**Instruction**
Go through the records and give each one again exactly, omitting the images.

↓↓↓

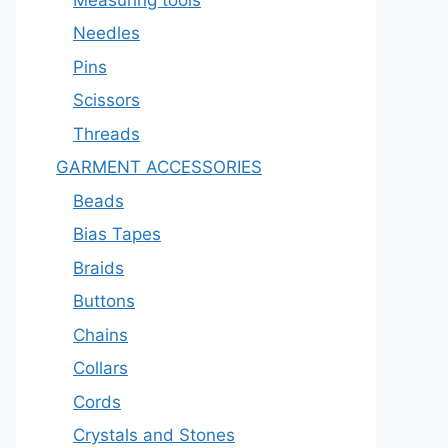
Needles
Pins
Scissors
Threads
GARMENT ACCESSORIES
Beads
Bias Tapes
Braids
Buttons
Chains
Collars
Cords
Crystals and Stones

↑↑↑

**Solution to this task**
Needles
Pins
Scissors
Threads
GARMENT ACCESSORIES
Beads
Bias Tapes
Braids
Buttons
Chains
Collars
Cords
Crystals and Stones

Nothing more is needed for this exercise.